Modern Duke can point to its diverse student population and improvements in hiring of faculty and staff. Still, many of its employees of color are in lower tier positions, says Kim Hewitt, vice president for institutional equity and REAC co-chair. For them, Hewitt envisions clear advancement opportunities and on-ramps to higher tier jobs.

“The more diverse we become as an institution, the better we get at problem solving,” says Price. “A world of problems is also a world of opportunity for an organization devoted to problem solving.”

The university president describes a future riddled with complex challenges. The world is more complicated than it has ever been, offers Matt Hirschey, director of Duke’s Center for Computational Thinking.

“Technology is part of that complication,” he says.

Duke students – the people who will create and inhabit the future – arrive digitally literate. Their learning process includes platforms such as YouTube or TikTok, Hirschey says. It’s not a criticism, but an observation. He intends to meet them where they are.

“If you think about the pace of technological change, universities are perhaps more necessary than ever to help society make good use of those technologies,” says Price. “It's not as though those technologies are out there in the world. They are here at Duke,” where, for example, industry-leading work is being done in the areas of artificial intelligence and metamaterials.

Hirschey and emerging technology ethicist Nita Farahany are co-conveners of Duke’s third university-wide course, UNIV103: Let’s Talk About Digital You, which launched this spring. Like UNIV101 and UNIV102, which focus on racial equity and climate change, the new course delves into a topic every Duke student needs to know before they graduate and enter the world, Hirschey says.

“Students absolutely need to understand the technologies and implications of using those technologies to be digital citizens of a datacentric 21st century that we live in,” he says.

Hirschey is speaking over Zoom, new technology to many four years ago but now commonplace. Emojis float unbidden across his screen mid-sentence – tech quirks interrupting the expert as he talks about understanding new tech so we can discuss its ramifications – and Hirschey finds himself laughing.

“My computer does this,” he says, still grinning. It’s not an apology, but an objective statement: Look what this technology just did.

UNIV103 will position Duke students to enter a complex future, rich with technology, but to also understand the things technology can’t do. Take notes with pen and paper rather than a keyboard, Hirschey offers, and you’ll remember more of the material.

“Our interaction would be much more meaningful if we were sitting across from each other,” he adds. It’s not a Duke truth, but a human truth.
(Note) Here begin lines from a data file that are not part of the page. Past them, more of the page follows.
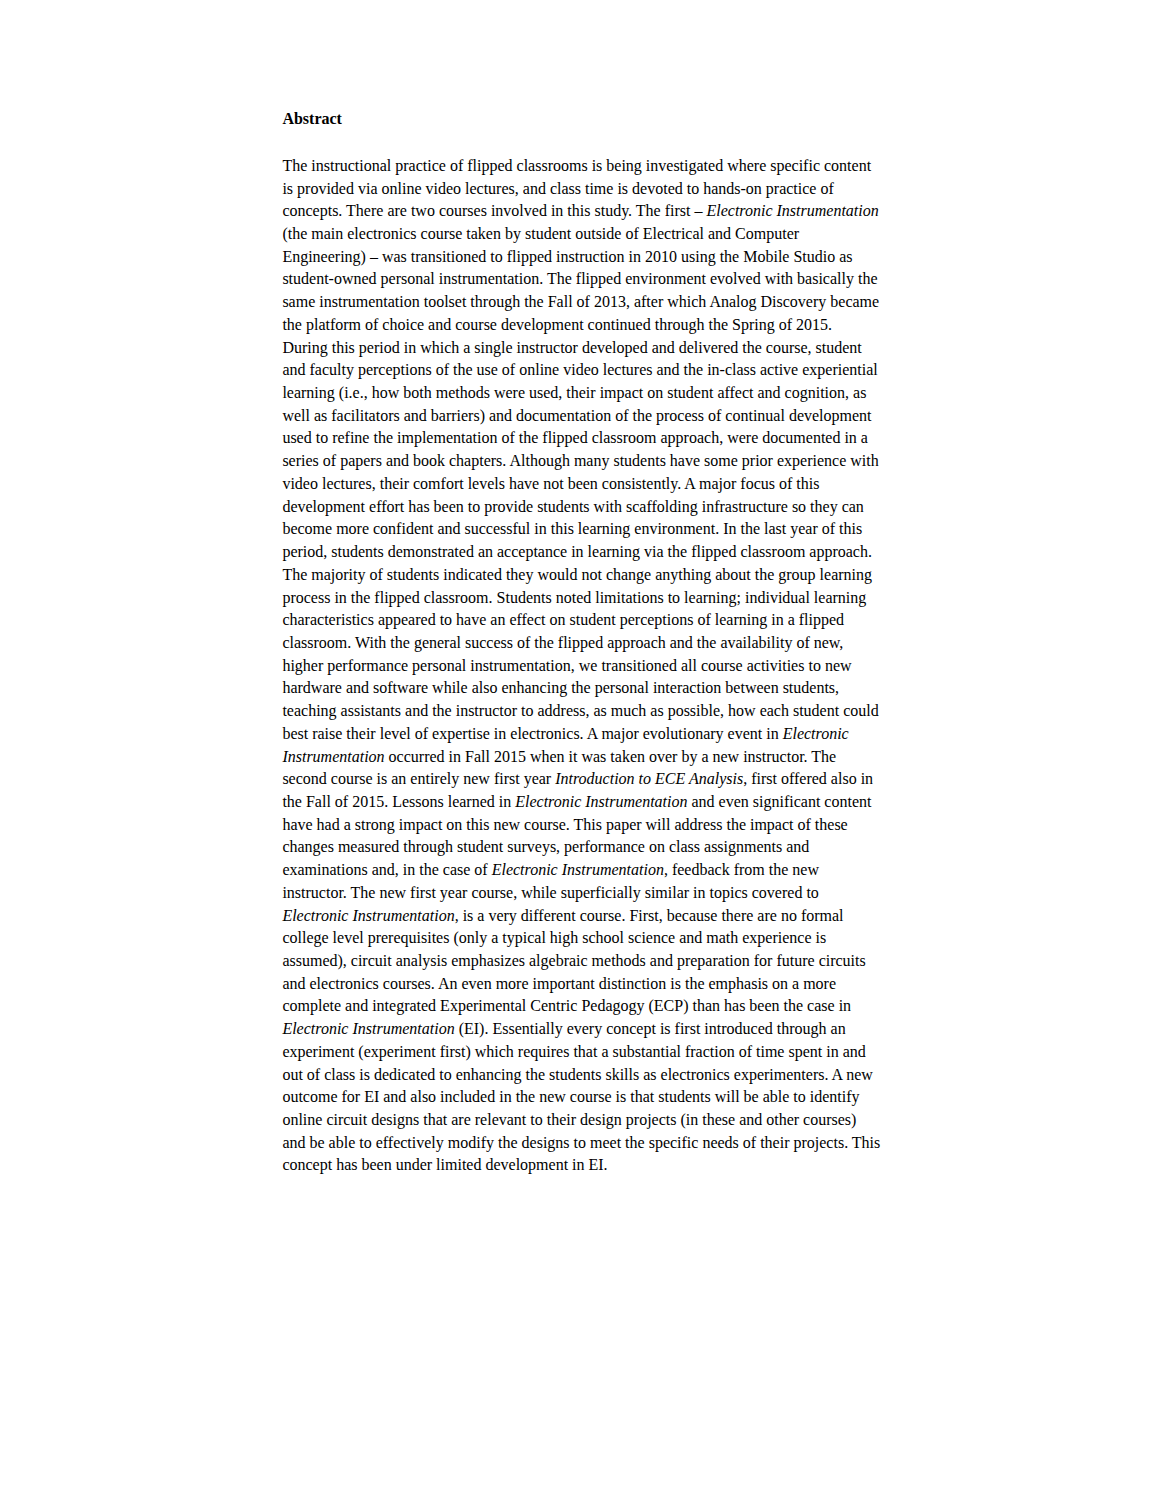Abstract
The instructional practice of flipped classrooms is being investigated where specific content is provided via online video lectures, and class time is devoted to hands-on practice of concepts. There are two courses involved in this study. The first – Electronic Instrumentation (the main electronics course taken by student outside of Electrical and Computer Engineering) – was transitioned to flipped instruction in 2010 using the Mobile Studio as student-owned personal instrumentation. The flipped environment evolved with basically the same instrumentation toolset through the Fall of 2013, after which Analog Discovery became the platform of choice and course development continued through the Spring of 2015. During this period in which a single instructor developed and delivered the course, student and faculty perceptions of the use of online video lectures and the in-class active experiential learning (i.e., how both methods were used, their impact on student affect and cognition, as well as facilitators and barriers) and documentation of the process of continual development used to refine the implementation of the flipped classroom approach, were documented in a series of papers and book chapters. Although many students have some prior experience with video lectures, their comfort levels have not been consistently. A major focus of this development effort has been to provide students with scaffolding infrastructure so they can become more confident and successful in this learning environment. In the last year of this period, students demonstrated an acceptance in learning via the flipped classroom approach. The majority of students indicated they would not change anything about the group learning process in the flipped classroom. Students noted limitations to learning; individual learning characteristics appeared to have an effect on student perceptions of learning in a flipped classroom. With the general success of the flipped approach and the availability of new, higher performance personal instrumentation, we transitioned all course activities to new hardware and software while also enhancing the personal interaction between students, teaching assistants and the instructor to address, as much as possible, how each student could best raise their level of expertise in electronics. A major evolutionary event in Electronic Instrumentation occurred in Fall 2015 when it was taken over by a new instructor. The second course is an entirely new first year Introduction to ECE Analysis, first offered also in the Fall of 2015. Lessons learned in Electronic Instrumentation and even significant content have had a strong impact on this new course. This paper will address the impact of these changes measured through student surveys, performance on class assignments and examinations and, in the case of Electronic Instrumentation, feedback from the new instructor. The new first year course, while superficially similar in topics covered to Electronic Instrumentation, is a very different course. First, because there are no formal college level prerequisites (only a typical high school science and math experience is assumed), circuit analysis emphasizes algebraic methods and preparation for future circuits and electronics courses. An even more important distinction is the emphasis on a more complete and integrated Experimental Centric Pedagogy (ECP) than has been the case in Electronic Instrumentation (EI). Essentially every concept is first introduced through an experiment (experiment first) which requires that a substantial fraction of time spent in and out of class is dedicated to enhancing the students skills as electronics experimenters. A new outcome for EI and also included in the new course is that students will be able to identify online circuit designs that are relevant to their design projects (in these and other courses) and be able to effectively modify the designs to meet the specific needs of their projects. This concept has been under limited development in EI.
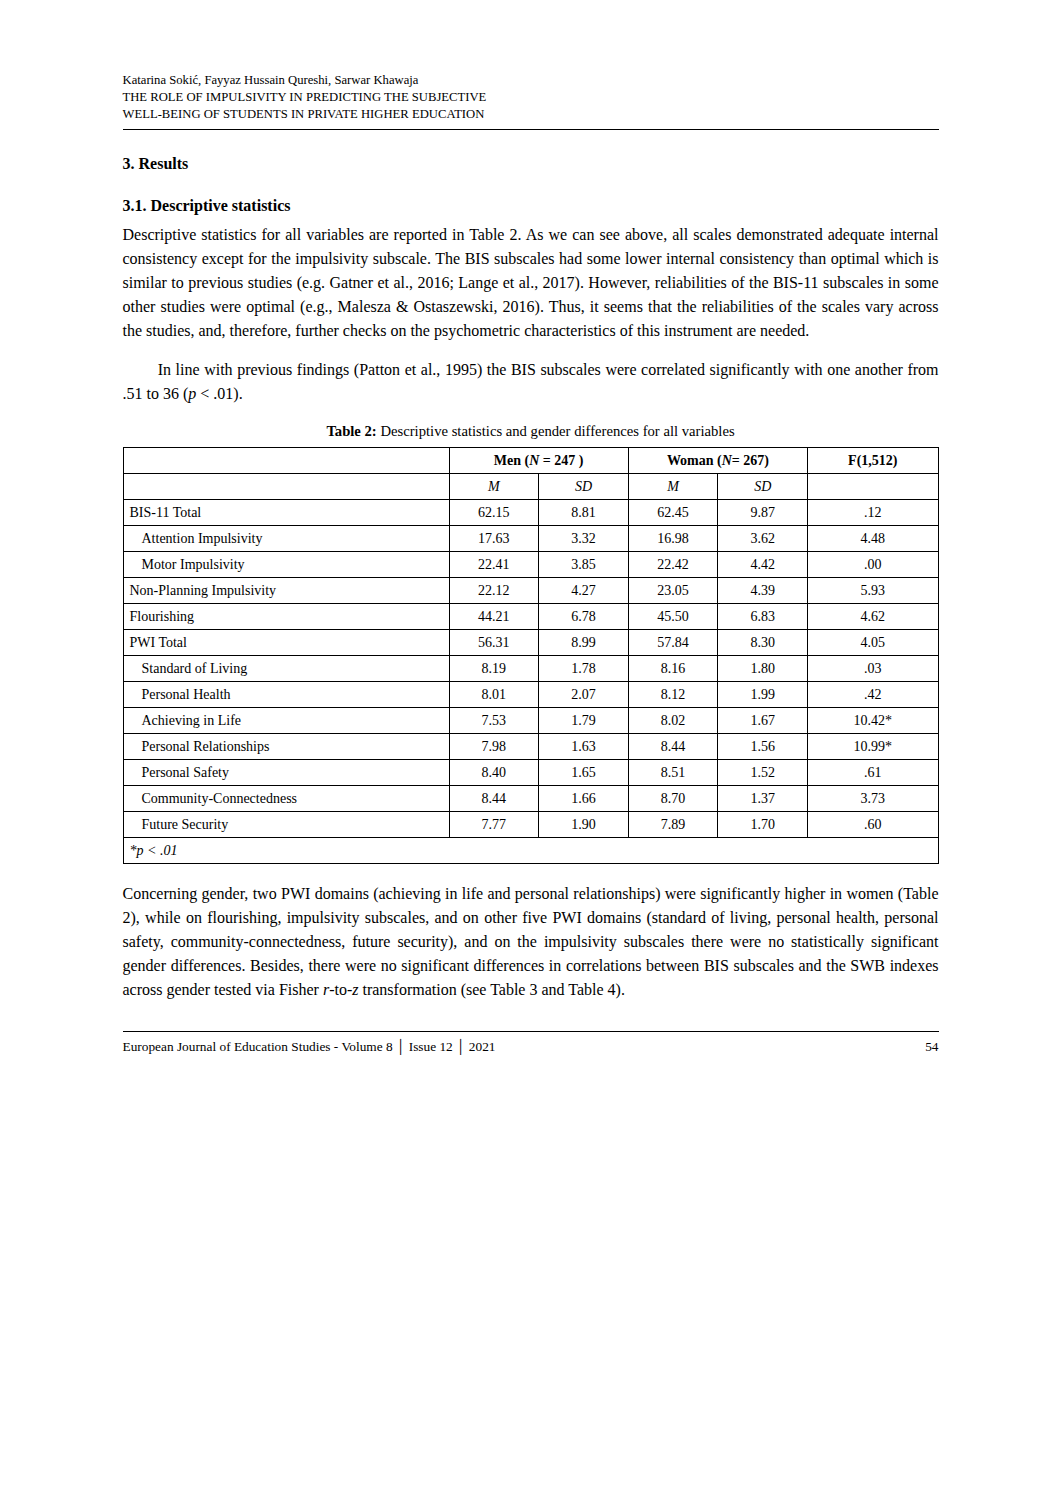Katarina Sokić, Fayyaz Hussain Qureshi, Sarwar Khawaja
THE ROLE OF IMPULSIVITY IN PREDICTING THE SUBJECTIVE
WELL-BEING OF STUDENTS IN PRIVATE HIGHER EDUCATION
3. Results
3.1. Descriptive statistics
Descriptive statistics for all variables are reported in Table 2. As we can see above, all scales demonstrated adequate internal consistency except for the impulsivity subscale. The BIS subscales had some lower internal consistency than optimal which is similar to previous studies (e.g. Gatner et al., 2016; Lange et al., 2017). However, reliabilities of the BIS-11 subscales in some other studies were optimal (e.g., Malesza & Ostaszewski, 2016). Thus, it seems that the reliabilities of the scales vary across the studies, and, therefore, further checks on the psychometric characteristics of this instrument are needed.
In line with previous findings (Patton et al., 1995) the BIS subscales were correlated significantly with one another from .51 to 36 (p < .01).
Table 2: Descriptive statistics and gender differences for all variables
| | Men ( N = 247 ) | Woman ( N = 267) | F(1,512) |
| --- | --- | --- | --- |
| | M | SD | M | SD | |
| BIS-11 Total | 62.15 | 8.81 | 62.45 | 9.87 | .12 |
| Attention Impulsivity | 17.63 | 3.32 | 16.98 | 3.62 | 4.48 |
| Motor Impulsivity | 22.41 | 3.85 | 22.42 | 4.42 | .00 |
| Non-Planning Impulsivity | 22.12 | 4.27 | 23.05 | 4.39 | 5.93 |
| Flourishing | 44.21 | 6.78 | 45.50 | 6.83 | 4.62 |
| PWI Total | 56.31 | 8.99 | 57.84 | 8.30 | 4.05 |
| Standard of Living | 8.19 | 1.78 | 8.16 | 1.80 | .03 |
| Personal Health | 8.01 | 2.07 | 8.12 | 1.99 | .42 |
| Achieving in Life | 7.53 | 1.79 | 8.02 | 1.67 | 10.42* |
| Personal Relationships | 7.98 | 1.63 | 8.44 | 1.56 | 10.99* |
| Personal Safety | 8.40 | 1.65 | 8.51 | 1.52 | .61 |
| Community-Connectedness | 8.44 | 1.66 | 8.70 | 1.37 | 3.73 |
| Future Security | 7.77 | 1.90 | 7.89 | 1.70 | .60 |
| * p < .01 |
Concerning gender, two PWI domains (achieving in life and personal relationships) were significantly higher in women (Table 2), while on flourishing, impulsivity subscales, and on other five PWI domains (standard of living, personal health, personal safety, community-connectedness, future security), and on the impulsivity subscales there were no statistically significant gender differences. Besides, there were no significant differences in correlations between BIS subscales and the SWB indexes across gender tested via Fisher r-to-z transformation (see Table 3 and Table 4).
European Journal of Education Studies - Volume 8 │ Issue 12 │ 2021 54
Like the teams looking at storing water underground, Hirschey drills holes in the surface to see what lies beneath. There are storm clouds on the horizon, as Price calls the challenges of the era. If Duke is to truly, effectively educate responsible digital citizens in a rapidly shifting digital landscape, it will take courses like Hirschey and Farahany’s.

And if Duke is to live up to its Climate Commitment, it will take interdisciplinary teams testing wild new technologies in the hope that tomorrow can be that much greener.

What happens to the world happens to Duke, after all. Gallimore and Price don’t see a distinction, and there is nowhere they would rather tack into the future than at the helm of a world-class research university.

I wouldn't trade places with anybody anywhere,” Price says. “We're an institution that can honestly say our best years are in front of us.”